Variant Creutzfeldt-Jakob Disease (vCJD)
Variant CJD (vCJD) is a rare, degenerative, fatal brain disorder in humans. Although experience with this new disease is limited, evidence to date indicates that there has never been a case of vCJD transmitted through direct contact of one person with another. However, a case of probable transmission of vCJD through transfusion of blood components from an asymptomatic donor who subsequently developed the disease has been reported.
As of June 2005, a total of 177 cases of vCJD had been reported in the world: 156 from the United Kingdom, 12 from France, 2 from Ireland and 1 each from Canada, Italy, Japan, The Netherlands, Portugal, Saudi Arabia, and the United States (note: the Canadian, one of the Irish, Japanese and U.S. cases were reported in persons who visited or resided in the United Kingdom during a key exposure period of the U.K. population to the BSE agent).
There has never been a case of vCJD that did not have a history of exposure within a country where this cattle disease, BSE, was occurring.

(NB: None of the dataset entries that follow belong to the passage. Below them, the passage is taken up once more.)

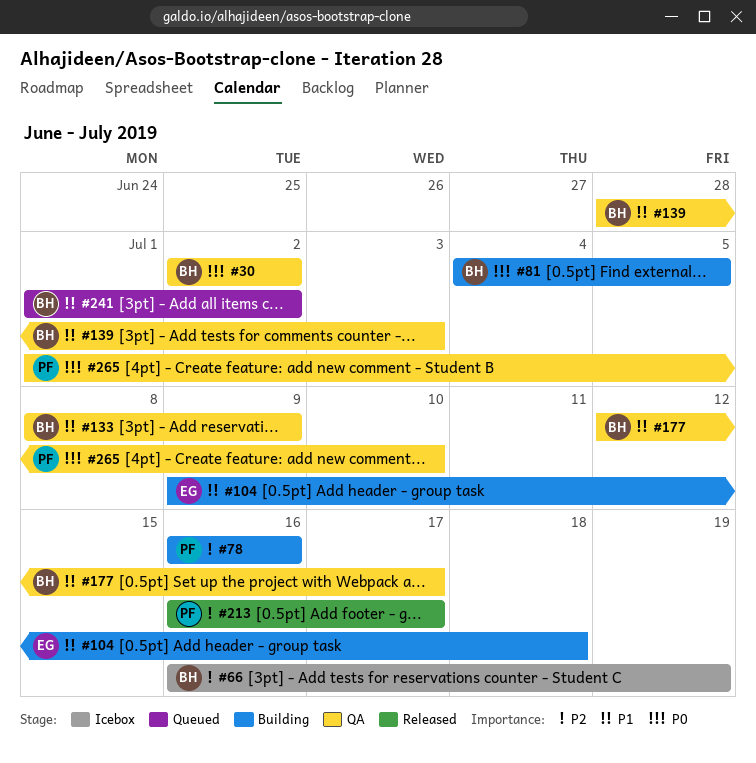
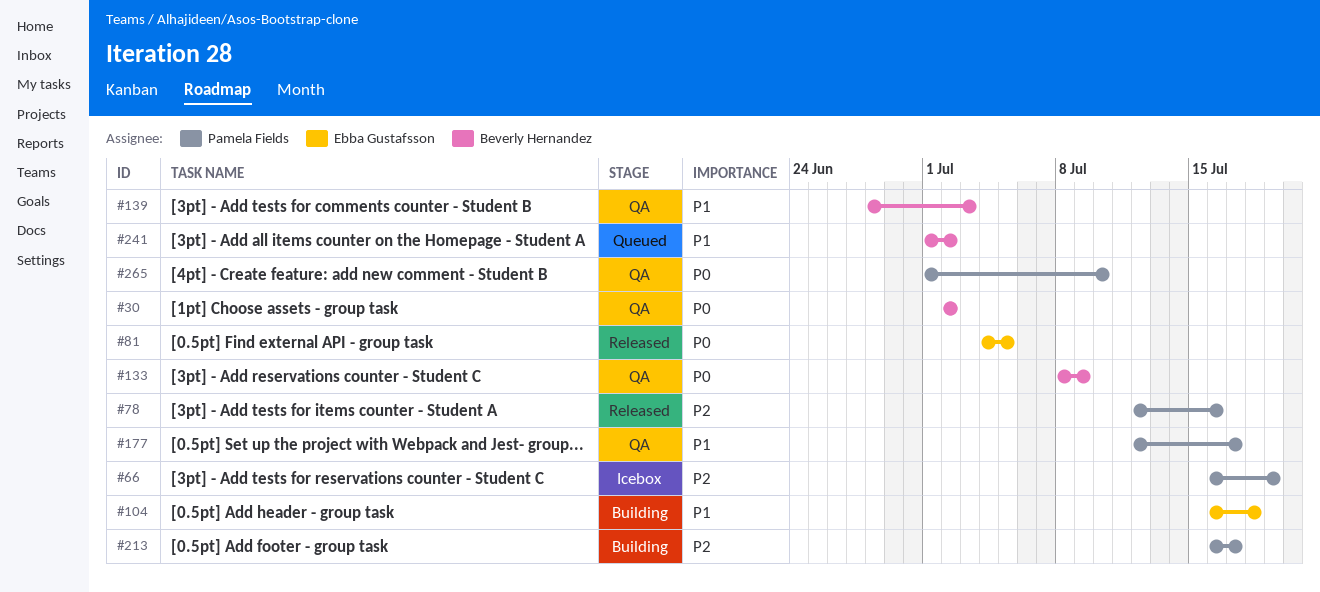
#66, owner: Beverly Hernandez -> Pamela Fields
#78, status: Building -> Released
#78, start: Jul 16 -> Jul 12
#81, status: Building -> Released
#81, owner: Beverly Hernandez -> Ebba Gustafsson
#104, start: Jul 9 -> Jul 16
#133, priority: P1 -> P0
#177, owner: Beverly Hernandez -> Pamela Fields
#213, status: Released -> Building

It is believed that the persons who have developed vCJD became infected through their consumption of cattle products contaminated with the agent of BSE. There is no known treatment of vCJD and it is invariably fatal.
vCJD Differs from Classic CJD
This variant form of CJD should not be confused with the classic form of CJD that is endemic throughout the world, including the United States. There are several important differences between these two forms of the disease. The median age at death of patients with classic CJD in the United States, for example, is 68 years, and very few cases occur in persons under 30 years of age. In contrast, the median age at death of patients with vCJD in the United Kingdom is 28 years.
vCJD can be confirmed only through examination of brain tissue obtained by biopsy or at autopsy, but a "probable case" of vCJD can be diagnosed on the basis of clinical criteria developed in the United Kingdom.
The incubation period for vCJD is unknown because it is a new disease. However, it is likely that ultimately this incubation period will be measured in terms of many years or decades. In other words, whenever a person develops vCJD from consuming a BSE-contaminated product, he or she likely would have consumed that product many years or a decade or more earlier.
In contrast to classic CJD, vCJD in the United Kingdom predominantly affects younger people, has atypical clinical features, with prominent psychiatric or sensory symptoms at the time of clinical presentation and delayed onset of neurologic abnormalities, including ataxia within weeks or months, dementia and myoclonus late in the illness, a duration of illness of at least 6 months, and a diffusely abnormal non-diagnostic electroencephalogram.
The BSE epidemic in the United Kingdom reached its peak incidence in January 1993 at almost 1,000 new cases per week. The outbreak may have resulted from the feeding of scrapie-containing sheep meat-and-bone meal to cattle. There is strong evidence and general agreement that the outbreak was amplified by feeding rendered bovine meat-and-bone meal to young calves.